|I often wonder about the morals of the music industry - wherever in the world, or whatever level of the industry 'food chain' we look at.
Every artist anywhere 'knows' that the major labels and all of the assorted industry professionals are corrupt, money-grabbing, law-breaking [or law-making], manipulative, soul-destroying, insensitive and despicable, while everyone in the business end of the industry 'knows' that all artists/performers are narrow-minded, selfish, amateurish, neurotic, sell-outs waiting to happen.
Every promoter 'knows' that all artists are back-stabbing, unprofessional, money-hungry con-merchants, while artists 'know' that every promoter who ever existed is in it for the money, is never going to put themself out, is a failed rock star and is always on the look out for the next 'sure thing'.
Every artist 'knows' that everyone in media is on the take, has no interest in real music, is on a power-trip, is a failed rock-star and will never help out without 'advance payment', while media people 'know' that every artist is a user, a bluffer, is brainless, is desperately in need of a Manager [so they don't have to communicate directly with the 'industry'] and is as confident as nobody else in the world that he/she/they are the 'next big thing'.
So why do we all bother?
Artists know that the industry can take them further than they will ever be able to take themselves, while the industry knows that without artists - even the ones they manufacture for themselves - they'll all be reduced to selling blank CD's.
Artists, at every point along their respective paths, need some facet of the industry and - conversely - the industry, at every point along it's corporate development, needs artists.
Whether it is radio, print media or TV; local, national or international promoters; small, medium or large record labels; independent record stores or the big chains; or lawyers, accountants, managers, agents etc, all artists need to realise that there is an industry out there but it is a business and it has certain business requirements.
The industry, on the other hand needs to realise that all artists are people, not machines; that songs are works of art, not products; that trust is a pre-requisite, not a swear word; that development is natural, not contractual; that help is an opportunity for relationship-building, not an opportunity for claw-back.
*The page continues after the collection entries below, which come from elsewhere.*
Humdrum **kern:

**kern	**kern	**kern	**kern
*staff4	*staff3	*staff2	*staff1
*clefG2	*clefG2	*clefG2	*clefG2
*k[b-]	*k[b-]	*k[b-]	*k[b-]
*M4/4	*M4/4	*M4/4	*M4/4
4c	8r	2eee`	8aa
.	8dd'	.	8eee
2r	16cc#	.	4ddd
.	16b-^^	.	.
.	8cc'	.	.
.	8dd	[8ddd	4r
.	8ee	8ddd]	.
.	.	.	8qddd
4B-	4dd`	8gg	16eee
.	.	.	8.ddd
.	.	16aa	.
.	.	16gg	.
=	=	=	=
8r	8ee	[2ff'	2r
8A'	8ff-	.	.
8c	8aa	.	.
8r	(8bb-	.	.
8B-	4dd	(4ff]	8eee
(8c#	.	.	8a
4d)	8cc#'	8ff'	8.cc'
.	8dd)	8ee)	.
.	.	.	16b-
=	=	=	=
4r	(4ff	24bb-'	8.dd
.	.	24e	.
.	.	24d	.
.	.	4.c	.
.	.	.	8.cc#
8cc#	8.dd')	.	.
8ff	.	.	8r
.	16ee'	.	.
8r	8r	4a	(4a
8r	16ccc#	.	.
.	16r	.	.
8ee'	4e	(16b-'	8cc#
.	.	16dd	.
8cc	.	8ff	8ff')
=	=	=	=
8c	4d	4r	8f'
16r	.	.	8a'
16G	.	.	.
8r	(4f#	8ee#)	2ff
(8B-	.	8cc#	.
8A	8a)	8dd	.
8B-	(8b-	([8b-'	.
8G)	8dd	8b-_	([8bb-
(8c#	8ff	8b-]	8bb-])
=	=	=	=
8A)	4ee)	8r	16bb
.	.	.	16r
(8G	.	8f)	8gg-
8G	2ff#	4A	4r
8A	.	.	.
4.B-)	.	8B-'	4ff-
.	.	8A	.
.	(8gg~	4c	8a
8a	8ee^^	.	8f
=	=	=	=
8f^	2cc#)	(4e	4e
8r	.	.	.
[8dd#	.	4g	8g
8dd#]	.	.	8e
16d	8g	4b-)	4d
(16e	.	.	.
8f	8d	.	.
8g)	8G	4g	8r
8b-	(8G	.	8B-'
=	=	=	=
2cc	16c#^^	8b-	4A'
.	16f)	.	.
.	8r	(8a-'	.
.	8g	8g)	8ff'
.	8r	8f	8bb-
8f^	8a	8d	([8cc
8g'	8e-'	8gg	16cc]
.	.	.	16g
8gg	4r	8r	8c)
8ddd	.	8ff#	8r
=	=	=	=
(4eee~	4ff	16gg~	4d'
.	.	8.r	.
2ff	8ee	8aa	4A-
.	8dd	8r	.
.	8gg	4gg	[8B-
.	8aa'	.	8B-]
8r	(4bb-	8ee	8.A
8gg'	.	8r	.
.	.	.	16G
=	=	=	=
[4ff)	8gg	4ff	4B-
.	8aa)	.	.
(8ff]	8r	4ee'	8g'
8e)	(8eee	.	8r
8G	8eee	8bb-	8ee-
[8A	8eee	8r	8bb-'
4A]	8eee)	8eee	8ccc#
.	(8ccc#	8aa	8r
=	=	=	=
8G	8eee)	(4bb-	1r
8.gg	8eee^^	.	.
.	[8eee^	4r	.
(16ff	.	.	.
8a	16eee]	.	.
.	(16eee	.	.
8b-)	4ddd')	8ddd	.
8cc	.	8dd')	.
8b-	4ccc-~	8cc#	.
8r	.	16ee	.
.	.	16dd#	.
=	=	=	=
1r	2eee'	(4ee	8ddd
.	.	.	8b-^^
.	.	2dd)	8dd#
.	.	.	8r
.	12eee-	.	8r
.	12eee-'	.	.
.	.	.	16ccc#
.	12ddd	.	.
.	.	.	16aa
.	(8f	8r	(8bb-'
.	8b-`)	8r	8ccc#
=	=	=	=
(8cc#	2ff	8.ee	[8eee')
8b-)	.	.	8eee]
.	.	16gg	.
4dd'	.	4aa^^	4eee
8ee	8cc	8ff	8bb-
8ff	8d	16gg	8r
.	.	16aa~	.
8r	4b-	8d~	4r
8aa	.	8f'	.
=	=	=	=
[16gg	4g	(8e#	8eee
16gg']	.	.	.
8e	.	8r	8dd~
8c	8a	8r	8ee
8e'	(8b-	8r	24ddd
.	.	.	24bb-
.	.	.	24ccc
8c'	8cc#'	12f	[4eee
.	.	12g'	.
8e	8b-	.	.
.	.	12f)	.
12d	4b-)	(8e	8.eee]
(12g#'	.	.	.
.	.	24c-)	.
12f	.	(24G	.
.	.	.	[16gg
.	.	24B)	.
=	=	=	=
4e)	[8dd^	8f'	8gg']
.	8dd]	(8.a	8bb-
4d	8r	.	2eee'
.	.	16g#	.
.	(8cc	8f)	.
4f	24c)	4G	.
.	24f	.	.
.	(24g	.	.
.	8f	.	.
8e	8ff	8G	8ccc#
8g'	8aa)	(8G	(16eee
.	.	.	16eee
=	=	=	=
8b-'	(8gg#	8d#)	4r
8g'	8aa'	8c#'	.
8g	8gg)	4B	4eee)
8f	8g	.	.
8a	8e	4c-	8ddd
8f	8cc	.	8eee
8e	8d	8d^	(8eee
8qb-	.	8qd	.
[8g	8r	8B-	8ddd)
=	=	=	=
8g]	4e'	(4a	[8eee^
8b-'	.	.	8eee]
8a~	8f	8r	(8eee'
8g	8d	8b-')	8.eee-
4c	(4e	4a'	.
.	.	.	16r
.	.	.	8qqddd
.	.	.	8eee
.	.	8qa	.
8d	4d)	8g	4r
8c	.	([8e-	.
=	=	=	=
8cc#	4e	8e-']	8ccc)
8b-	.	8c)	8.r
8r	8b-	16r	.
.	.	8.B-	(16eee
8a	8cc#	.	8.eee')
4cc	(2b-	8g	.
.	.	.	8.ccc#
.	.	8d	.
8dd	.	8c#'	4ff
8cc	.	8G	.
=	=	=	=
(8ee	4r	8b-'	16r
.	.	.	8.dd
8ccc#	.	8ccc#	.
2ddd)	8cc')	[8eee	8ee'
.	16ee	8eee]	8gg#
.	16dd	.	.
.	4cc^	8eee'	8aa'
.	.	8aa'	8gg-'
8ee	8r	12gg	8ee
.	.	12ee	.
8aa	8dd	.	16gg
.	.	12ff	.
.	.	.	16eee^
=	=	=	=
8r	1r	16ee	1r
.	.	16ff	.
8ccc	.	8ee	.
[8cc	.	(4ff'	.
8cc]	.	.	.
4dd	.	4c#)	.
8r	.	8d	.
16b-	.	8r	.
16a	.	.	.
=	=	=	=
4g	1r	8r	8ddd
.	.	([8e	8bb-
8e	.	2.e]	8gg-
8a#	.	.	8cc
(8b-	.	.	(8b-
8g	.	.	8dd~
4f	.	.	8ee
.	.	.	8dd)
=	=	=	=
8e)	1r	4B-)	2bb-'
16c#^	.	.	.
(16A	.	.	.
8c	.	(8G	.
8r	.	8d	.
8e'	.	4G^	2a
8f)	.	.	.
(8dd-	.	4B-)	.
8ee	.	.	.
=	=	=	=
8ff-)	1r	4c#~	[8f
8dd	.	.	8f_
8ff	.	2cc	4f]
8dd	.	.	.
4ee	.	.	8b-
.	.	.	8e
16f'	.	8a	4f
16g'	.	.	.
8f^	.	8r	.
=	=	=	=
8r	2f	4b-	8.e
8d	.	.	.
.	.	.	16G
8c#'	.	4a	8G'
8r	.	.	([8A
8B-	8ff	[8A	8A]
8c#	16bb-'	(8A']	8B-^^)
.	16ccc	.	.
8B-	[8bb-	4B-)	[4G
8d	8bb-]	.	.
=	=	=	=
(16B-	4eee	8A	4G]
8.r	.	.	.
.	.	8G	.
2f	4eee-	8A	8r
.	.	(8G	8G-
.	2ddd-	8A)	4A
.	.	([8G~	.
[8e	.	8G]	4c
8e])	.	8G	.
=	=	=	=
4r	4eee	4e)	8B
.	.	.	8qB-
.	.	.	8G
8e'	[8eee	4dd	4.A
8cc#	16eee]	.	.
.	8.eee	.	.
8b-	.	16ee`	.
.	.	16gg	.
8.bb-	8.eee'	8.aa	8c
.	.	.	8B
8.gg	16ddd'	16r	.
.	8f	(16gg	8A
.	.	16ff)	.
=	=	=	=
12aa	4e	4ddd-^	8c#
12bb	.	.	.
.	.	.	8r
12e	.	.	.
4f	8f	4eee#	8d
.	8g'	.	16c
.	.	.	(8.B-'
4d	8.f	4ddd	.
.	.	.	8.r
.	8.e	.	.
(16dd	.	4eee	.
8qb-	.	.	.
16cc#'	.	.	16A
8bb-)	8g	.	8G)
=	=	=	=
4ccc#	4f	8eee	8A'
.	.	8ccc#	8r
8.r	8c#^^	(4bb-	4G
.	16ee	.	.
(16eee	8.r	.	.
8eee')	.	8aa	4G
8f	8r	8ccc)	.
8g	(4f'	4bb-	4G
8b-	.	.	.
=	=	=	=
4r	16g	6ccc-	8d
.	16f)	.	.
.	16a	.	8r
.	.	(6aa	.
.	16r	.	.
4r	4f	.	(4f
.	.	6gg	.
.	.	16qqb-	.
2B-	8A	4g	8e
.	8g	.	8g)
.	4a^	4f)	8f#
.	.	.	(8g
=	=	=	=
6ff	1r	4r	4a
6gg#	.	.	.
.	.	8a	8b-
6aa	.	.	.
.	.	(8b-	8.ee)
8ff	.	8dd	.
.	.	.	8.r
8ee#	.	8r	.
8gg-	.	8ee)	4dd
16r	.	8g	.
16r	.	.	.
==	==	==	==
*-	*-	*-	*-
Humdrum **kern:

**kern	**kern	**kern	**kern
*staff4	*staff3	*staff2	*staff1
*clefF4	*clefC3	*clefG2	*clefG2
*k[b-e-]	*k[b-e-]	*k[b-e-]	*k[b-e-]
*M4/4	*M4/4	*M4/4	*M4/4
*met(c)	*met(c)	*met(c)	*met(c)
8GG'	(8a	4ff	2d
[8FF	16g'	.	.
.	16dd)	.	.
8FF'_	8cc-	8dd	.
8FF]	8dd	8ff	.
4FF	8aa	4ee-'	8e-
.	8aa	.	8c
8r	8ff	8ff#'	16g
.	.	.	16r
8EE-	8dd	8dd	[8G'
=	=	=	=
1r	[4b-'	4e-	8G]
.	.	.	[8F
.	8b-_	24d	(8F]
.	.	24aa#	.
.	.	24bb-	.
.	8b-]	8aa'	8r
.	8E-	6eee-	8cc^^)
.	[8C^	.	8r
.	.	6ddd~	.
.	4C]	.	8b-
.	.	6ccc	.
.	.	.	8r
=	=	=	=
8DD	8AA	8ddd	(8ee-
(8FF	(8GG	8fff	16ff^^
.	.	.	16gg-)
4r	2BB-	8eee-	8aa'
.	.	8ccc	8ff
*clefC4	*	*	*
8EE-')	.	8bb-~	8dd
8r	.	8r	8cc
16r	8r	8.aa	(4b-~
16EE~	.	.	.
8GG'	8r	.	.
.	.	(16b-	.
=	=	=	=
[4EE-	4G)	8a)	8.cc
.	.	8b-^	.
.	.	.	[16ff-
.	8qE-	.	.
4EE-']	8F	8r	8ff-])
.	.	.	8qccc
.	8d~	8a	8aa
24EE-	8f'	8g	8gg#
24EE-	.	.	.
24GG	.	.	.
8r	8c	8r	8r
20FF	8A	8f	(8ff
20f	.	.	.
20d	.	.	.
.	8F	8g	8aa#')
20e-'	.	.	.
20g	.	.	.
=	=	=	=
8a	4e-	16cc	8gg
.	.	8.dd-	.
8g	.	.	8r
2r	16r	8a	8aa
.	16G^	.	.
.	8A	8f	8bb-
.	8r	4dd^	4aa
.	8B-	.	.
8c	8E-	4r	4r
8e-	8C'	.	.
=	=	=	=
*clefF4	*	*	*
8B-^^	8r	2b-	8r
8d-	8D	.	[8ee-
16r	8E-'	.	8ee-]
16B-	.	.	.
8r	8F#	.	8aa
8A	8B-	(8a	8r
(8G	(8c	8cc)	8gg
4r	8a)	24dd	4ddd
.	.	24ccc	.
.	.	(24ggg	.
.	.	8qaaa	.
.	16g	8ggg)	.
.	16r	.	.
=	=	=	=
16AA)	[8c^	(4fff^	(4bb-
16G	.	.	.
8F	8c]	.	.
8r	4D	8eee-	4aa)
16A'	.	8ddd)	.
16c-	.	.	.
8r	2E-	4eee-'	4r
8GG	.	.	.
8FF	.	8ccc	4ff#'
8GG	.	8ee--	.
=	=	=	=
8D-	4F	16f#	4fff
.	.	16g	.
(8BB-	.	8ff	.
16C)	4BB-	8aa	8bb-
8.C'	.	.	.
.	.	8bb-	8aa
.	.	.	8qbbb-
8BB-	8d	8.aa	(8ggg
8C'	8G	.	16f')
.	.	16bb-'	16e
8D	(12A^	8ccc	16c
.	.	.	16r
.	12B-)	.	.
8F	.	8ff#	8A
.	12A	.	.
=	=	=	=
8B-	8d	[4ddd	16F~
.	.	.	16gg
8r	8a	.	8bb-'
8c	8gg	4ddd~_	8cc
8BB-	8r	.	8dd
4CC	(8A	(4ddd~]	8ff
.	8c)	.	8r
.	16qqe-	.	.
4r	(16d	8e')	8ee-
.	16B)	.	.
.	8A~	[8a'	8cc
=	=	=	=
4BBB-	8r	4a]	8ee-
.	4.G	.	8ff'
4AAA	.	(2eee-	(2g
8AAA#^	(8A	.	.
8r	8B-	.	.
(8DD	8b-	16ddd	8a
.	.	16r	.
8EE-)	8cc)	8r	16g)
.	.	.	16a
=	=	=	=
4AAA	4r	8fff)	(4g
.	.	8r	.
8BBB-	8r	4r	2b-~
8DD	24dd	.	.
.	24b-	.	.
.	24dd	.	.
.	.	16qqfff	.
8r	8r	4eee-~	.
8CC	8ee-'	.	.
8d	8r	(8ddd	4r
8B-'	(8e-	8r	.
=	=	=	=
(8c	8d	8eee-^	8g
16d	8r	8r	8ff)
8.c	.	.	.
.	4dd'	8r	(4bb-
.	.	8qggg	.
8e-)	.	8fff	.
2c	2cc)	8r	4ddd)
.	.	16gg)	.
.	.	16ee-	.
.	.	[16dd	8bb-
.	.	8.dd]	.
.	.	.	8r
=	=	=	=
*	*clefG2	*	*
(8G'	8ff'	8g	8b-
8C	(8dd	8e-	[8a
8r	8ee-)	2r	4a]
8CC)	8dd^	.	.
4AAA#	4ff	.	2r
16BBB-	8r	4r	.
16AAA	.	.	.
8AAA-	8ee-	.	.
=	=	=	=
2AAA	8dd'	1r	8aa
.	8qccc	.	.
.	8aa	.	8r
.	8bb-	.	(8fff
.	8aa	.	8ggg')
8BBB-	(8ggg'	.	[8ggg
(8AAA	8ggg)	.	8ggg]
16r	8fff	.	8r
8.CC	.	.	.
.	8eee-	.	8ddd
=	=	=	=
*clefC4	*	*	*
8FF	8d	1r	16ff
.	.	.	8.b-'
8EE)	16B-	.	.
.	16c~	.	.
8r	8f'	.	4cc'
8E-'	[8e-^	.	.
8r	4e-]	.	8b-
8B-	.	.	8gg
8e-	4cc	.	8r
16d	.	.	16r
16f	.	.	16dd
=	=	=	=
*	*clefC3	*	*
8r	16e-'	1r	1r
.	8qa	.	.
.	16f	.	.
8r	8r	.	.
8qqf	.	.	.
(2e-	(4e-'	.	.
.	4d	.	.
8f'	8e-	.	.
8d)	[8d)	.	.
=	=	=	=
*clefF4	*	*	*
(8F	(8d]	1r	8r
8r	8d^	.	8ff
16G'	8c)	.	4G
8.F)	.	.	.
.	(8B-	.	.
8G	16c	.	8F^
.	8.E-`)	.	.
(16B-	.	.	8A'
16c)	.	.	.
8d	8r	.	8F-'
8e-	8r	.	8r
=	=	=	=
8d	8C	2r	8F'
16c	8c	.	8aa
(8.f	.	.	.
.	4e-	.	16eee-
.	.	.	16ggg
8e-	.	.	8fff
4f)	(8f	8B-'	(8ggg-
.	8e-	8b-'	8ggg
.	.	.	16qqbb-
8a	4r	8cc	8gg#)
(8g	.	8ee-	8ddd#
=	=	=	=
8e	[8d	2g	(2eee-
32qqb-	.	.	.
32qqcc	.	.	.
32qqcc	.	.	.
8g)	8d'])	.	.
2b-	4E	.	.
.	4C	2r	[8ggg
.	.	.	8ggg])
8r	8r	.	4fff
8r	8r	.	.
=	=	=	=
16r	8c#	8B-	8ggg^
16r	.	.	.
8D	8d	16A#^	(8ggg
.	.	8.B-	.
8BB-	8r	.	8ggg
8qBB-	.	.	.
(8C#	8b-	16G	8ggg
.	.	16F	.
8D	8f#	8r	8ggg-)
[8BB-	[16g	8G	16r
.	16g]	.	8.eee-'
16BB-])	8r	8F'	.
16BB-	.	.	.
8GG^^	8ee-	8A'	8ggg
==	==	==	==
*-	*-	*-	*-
In case it still needs to be spelt out, in my world, the industry includes everything from bedroom performers to major labels and everything in between.
Some of us in the industry have never been in a band, have never been on a stage, have never been able to string a lyric together, would have difficulty telling an 'E' chord from an 'E' tablet, or wouldn't know which end of a guitar is 'right way up'.
Others in the industry are expert in their chosen field. Some are even multi-faceted and expert in many areas. However, I have never heard of anyone who is naturally expert in every part of the music industry from playing and writing, through recording and mastering, through marketing and distribution, to International sales and licensing. There is no way, therefore, that anyone can completely manage their own career without the assistance of at least someone else.
Despite years of trying, independent-minded artists have not, and will not, 'overthrow' the industry. Despite years of trying, record labels have not, and will not, take control of every facet of the developing scene.
'Independent' should not mean artists and individuals who are inherently anti-industry, it should mean artists and individuals who are informed and educated enough to do whatever they can without the industry and then choose to engage the relevant industry professionals as and when they need them.
Today's developing artists [meaning those who develop 'organically', not those who are manufactured or groomed] have every opportunity - moreso than ever before - to inform themselves and avail of other independent minded organisations.
Whether local collectives and other non-professional organisations, or semi-anonymous international
internet-based organisations, there are literally thousands of sources for developing artists to learn what they need to do in order to progress and, most importantly, to then go and do it.
They will then have to call on the established industry big-boys only when there is something that they cannot achieve themselves.
The flip side of that is the established industry big-boys will have to work harder, or fairer, to secure their own future. They will also, in my opinion, find that they will become progressively less involved with developing artists and trends and more involved with those for whom an International development is an option. Unfortunately, I feel it will also see the big-boys concentrate more on manufactured acts and occasional fads and novelties.
Ultimately, while the 'industry' will see it's overall control whittled away, they will always have a role. While artists become more and more educated and informed, there will always be a time when growth or expansion is stifled without a larger organisation getting involved.
For those reasons, and because it is silly and immature to define the 'industry' in terms of 'them versus us', the question remains: why can't we alljust get on with it?